Drame lyrique en cinq actes
Livret du compositeur d’après la pièce de Maurice Maeterlinck.
Créé à l’Opéra Comique le 30 avril 1902

Détails

Mise en scène et scénographie, Stéphane Braunschweig
Costumes, Thibault Vancraenenbroeck
Lumières, Marion Hewlett
Dramaturge, Anne-Françoise Benhamou
Pelléas, Phillip Addis
Mélisande, Karen Vourc’h
Golaud, Marc Barrard
Arkel, Markus Hollop
Geneviève, Nathalie Stutzmann
Yniold, Dima Bawab
Un médecin, Luc Bertin-Hugault
Un berger, Pierrick Boisseau
Chœur Accentus
Chef de chœur, Pieter Jelle de Boer
Orchestre Révolutionnaire et Romantique
Direction musicale, Sir John Eliot Gardiner
Opéra Comique, le 14 juin 2010

John Eliot Gardiner explique dans le programme qu’il a voulu pour ces représentations de Pelléas et Mélisande à l’Opéra Comique, la version la plus complète possible ; il rétablit ainsi les coupures auxquelles Debussy avait dû se résoudre dès les répétitions pour satisfaire à la censure et aux capacités vocales des interprètes (notamment la voix d’enfant du petit Yniold). C’est cette même version qu’il avait déjà proposée à Lyon en 1986, avec une très belle distribution1, à ceci près qu’il a opté cette fois pour les interludes musicaux longs réécrits par le compositeur afin de permettre les changements de décors lors des tombées de rideau.
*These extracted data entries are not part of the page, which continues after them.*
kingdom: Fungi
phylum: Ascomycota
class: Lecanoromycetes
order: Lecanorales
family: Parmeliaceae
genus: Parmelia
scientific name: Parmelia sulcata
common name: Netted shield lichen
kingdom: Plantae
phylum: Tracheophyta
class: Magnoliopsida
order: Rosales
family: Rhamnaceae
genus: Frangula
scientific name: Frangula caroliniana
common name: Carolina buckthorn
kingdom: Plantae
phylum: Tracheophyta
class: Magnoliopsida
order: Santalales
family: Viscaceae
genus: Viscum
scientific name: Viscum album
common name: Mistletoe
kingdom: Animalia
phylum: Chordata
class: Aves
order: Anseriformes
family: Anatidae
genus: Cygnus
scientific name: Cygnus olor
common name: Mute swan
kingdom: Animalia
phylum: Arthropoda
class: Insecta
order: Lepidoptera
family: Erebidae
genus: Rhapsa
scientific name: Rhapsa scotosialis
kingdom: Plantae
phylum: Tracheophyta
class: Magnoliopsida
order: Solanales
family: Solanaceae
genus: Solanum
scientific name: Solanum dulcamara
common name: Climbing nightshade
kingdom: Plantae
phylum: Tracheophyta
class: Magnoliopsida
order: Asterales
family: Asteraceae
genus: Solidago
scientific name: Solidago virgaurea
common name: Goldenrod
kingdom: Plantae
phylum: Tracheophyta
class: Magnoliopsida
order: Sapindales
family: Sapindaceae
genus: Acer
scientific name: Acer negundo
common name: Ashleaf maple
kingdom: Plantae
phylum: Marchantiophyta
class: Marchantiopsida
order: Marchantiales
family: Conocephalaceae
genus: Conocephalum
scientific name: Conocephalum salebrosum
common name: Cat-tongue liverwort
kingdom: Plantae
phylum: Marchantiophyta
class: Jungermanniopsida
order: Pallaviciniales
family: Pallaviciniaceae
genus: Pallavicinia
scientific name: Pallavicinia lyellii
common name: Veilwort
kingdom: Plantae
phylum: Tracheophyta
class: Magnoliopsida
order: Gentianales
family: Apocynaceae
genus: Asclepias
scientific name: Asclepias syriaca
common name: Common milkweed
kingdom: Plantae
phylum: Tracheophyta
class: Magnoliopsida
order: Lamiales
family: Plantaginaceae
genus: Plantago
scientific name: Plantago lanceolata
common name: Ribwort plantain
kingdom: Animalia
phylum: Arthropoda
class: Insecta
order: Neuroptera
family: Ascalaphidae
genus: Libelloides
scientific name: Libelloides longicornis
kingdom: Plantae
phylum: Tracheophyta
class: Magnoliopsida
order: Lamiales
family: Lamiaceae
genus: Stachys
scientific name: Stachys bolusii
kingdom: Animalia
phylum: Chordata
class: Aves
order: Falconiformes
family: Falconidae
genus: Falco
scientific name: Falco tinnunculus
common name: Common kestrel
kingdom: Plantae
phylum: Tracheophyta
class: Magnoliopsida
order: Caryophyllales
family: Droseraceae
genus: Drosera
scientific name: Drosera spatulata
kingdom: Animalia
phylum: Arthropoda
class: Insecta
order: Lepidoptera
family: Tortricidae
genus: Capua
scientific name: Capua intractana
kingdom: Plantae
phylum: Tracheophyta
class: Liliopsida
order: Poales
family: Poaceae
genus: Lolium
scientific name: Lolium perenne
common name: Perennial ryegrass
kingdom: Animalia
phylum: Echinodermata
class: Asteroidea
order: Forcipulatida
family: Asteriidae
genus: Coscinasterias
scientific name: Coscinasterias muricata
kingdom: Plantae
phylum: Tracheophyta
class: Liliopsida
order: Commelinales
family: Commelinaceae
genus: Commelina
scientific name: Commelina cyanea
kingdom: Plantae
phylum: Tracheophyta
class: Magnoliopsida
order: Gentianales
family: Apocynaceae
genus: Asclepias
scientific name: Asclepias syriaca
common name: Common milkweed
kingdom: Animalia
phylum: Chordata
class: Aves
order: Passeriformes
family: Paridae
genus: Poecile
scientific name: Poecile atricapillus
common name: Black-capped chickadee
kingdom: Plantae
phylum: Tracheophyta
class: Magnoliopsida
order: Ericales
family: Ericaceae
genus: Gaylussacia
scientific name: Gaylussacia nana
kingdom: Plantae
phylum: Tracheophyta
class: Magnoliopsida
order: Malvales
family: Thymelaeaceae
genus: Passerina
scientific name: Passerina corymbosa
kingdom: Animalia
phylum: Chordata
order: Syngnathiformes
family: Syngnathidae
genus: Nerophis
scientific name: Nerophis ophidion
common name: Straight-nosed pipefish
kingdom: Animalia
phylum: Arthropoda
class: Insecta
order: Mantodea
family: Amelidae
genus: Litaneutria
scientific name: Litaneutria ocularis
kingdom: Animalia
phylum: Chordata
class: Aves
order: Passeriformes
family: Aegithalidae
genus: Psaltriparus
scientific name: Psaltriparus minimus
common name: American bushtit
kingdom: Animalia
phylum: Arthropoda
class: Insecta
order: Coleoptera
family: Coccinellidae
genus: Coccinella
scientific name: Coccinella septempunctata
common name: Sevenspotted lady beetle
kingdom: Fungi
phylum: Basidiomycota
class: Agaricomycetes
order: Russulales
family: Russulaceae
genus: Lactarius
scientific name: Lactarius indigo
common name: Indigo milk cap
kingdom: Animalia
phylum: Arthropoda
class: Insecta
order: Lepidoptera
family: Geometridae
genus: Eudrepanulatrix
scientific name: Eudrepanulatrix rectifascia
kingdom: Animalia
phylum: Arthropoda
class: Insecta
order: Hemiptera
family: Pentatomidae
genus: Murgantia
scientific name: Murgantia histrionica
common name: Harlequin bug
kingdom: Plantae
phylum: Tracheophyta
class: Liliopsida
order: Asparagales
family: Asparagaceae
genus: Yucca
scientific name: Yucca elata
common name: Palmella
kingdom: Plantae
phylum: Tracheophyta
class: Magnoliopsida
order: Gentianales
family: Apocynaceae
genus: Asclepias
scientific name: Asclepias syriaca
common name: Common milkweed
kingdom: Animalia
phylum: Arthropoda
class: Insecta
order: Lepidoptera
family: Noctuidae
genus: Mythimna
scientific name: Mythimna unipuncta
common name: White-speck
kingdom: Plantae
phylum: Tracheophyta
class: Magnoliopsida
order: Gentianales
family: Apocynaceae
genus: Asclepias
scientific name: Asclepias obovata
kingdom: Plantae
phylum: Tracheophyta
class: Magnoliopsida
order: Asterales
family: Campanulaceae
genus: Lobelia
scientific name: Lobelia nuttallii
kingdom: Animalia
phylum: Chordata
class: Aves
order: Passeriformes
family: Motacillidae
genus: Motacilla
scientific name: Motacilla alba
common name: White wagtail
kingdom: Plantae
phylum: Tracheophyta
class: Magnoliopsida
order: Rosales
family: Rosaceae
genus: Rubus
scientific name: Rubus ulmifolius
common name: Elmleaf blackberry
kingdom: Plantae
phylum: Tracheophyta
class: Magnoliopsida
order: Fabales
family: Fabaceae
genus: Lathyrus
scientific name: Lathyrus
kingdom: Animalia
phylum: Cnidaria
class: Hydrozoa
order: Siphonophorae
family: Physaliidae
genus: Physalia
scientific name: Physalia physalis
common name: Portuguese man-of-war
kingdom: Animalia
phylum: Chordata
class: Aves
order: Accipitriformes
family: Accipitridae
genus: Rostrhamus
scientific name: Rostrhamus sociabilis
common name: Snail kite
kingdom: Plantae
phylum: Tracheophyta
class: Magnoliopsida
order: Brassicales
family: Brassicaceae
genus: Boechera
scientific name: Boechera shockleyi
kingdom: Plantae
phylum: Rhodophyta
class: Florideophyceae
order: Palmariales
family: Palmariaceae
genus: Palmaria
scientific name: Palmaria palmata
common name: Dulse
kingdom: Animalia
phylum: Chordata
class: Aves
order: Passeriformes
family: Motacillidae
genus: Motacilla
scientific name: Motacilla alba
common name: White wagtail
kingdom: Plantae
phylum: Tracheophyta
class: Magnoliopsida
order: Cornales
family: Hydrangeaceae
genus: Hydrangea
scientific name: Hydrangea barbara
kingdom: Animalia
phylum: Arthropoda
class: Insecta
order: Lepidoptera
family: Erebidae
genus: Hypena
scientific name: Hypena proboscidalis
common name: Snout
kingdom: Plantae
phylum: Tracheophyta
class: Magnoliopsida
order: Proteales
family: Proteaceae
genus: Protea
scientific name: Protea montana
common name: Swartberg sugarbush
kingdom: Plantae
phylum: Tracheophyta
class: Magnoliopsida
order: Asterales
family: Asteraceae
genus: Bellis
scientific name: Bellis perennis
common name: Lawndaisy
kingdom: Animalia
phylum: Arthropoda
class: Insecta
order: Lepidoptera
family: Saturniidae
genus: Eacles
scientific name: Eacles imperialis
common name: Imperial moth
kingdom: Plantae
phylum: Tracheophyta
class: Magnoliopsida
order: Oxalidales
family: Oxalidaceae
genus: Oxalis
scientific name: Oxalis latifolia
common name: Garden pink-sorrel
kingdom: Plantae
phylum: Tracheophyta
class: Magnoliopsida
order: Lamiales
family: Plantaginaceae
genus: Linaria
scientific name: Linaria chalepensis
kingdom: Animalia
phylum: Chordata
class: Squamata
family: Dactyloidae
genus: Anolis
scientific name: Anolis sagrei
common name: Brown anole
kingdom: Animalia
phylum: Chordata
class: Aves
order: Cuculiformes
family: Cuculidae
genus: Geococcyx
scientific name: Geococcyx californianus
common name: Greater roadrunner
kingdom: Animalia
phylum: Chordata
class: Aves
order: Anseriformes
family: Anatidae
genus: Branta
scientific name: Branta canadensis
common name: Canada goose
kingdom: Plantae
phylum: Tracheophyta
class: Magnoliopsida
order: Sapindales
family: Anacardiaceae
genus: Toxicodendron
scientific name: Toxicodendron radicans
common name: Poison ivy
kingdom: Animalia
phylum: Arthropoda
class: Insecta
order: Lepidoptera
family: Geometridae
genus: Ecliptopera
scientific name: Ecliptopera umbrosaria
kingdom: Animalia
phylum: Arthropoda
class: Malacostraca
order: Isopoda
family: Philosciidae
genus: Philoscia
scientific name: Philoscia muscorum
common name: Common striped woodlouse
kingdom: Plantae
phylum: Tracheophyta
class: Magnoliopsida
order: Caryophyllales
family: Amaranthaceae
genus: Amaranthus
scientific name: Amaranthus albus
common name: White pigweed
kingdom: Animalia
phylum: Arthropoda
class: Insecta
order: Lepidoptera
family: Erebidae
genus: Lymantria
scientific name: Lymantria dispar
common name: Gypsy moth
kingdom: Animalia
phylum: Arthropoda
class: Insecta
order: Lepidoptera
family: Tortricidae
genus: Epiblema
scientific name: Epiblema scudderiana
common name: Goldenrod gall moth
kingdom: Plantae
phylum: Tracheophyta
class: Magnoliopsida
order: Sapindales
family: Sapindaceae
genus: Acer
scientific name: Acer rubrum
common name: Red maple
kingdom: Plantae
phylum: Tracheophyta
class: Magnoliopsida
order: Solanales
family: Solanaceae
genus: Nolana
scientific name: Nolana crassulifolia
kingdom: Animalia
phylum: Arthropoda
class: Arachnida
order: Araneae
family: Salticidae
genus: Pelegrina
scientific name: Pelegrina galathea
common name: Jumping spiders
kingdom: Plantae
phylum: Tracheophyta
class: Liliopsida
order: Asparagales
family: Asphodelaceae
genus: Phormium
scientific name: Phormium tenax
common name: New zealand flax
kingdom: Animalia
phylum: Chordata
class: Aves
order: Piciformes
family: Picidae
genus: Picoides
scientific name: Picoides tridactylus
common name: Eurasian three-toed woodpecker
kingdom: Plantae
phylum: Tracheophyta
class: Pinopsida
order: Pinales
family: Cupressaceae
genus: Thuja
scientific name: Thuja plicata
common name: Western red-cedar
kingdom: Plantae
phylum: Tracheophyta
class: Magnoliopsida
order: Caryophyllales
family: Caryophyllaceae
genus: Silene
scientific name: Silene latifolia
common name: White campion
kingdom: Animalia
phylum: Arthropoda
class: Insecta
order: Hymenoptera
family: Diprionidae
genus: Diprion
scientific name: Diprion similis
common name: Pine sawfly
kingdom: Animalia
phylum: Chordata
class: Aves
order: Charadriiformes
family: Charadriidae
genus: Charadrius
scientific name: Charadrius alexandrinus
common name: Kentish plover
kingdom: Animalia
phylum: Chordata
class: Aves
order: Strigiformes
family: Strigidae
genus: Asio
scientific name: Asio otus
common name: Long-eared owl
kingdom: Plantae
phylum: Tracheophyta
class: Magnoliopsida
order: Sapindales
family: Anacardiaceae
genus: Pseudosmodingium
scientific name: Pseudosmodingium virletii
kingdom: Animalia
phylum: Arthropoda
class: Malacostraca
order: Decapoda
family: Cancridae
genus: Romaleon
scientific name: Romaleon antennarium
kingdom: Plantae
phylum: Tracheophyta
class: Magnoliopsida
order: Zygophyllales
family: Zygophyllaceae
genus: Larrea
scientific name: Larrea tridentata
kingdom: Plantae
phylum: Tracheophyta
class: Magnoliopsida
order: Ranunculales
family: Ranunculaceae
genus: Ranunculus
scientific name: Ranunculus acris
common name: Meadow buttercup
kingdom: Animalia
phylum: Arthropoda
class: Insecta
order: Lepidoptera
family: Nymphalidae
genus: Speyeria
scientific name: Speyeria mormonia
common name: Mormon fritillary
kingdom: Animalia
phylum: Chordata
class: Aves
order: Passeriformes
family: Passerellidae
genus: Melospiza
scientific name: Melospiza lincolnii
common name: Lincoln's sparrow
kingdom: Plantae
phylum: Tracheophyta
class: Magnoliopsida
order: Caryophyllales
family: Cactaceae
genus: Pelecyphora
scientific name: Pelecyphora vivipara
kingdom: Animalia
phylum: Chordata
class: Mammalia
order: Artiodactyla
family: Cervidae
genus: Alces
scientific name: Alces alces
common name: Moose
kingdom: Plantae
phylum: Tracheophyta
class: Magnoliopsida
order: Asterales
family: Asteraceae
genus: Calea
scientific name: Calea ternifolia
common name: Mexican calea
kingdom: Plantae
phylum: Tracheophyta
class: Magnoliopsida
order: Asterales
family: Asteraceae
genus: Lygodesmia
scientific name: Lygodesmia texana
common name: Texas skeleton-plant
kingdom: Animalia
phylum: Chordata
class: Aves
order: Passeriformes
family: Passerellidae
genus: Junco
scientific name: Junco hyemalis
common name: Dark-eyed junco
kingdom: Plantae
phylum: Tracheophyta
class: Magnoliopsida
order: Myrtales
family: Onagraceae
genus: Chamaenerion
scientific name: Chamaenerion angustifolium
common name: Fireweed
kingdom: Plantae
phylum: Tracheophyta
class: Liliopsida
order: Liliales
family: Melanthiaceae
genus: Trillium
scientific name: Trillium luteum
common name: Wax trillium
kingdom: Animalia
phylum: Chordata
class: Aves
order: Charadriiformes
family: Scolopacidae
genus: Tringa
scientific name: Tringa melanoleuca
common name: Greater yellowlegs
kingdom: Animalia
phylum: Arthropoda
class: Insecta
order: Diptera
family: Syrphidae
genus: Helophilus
Résultat : une version ultra-complète et ultra longue qui, ajoutée au report d’une demi-heure dû à la grève de salariés de l’opéra, fait finir le spectacle aux environs de minuit, entraînant la fuite bruyante et précipitée de nombre de spectateurs pendant les saluts.

 

Même si Pelléas et Mélisande n’est pas une rareté absolue salle Favart (il s’agit ici de la 448e représentation), c’est un réel plaisir d’entendre l’œuvre dans son lieu de création, sur une scène à la mesure de cet ouvrage intimiste. Le drame lyrique peut en effet perdre de son charme évanescent dans des salles de plus grande dimension.

 

D’intimisme il est d’ailleurs beaucoup question dans l’interprétation proposée par John Eliot Gardiner à la tête d’un orchestre Révolutionnaire et Romantique aux sonorités parfois un peu vertes, surtout les bois  : direction très analytique et « dégraissée », découpant les plans sonores, sans pour autant sacrifier l’unité mélodique2. Pas de grands noms au sein de la distribution et au final peu d’individualités fortes, mais une grande homogénéité et pour tous une qualité essentielle : une diction excellente qui rend inutile tout sous-titrage, permettant ainsi de pleinement goûter le texte de Maeterlinck.

 

On applaudira également la crédibilité physique des chanteurs, notamment la Mélisande frêle et fluide, sylphide apeurée puis jeune fille prostrée, de Karen Vourc’h. La voix est au diapason, éthérée,le timbre liquide, un peu absente La projection est parfois limitée, mais ce n’est pas réellement un problème dans cette salle de taille modeste. Le Pelléas de Phillip Addis, d’allure juvénile et dégingandée, est moins séduisant vocalement, la faute à un certain manque de couleur. De plus, la tessiture très tendue du rôle semble gêner le baryton, dont les aigus sont systématiquement en force et parfois détimbrés.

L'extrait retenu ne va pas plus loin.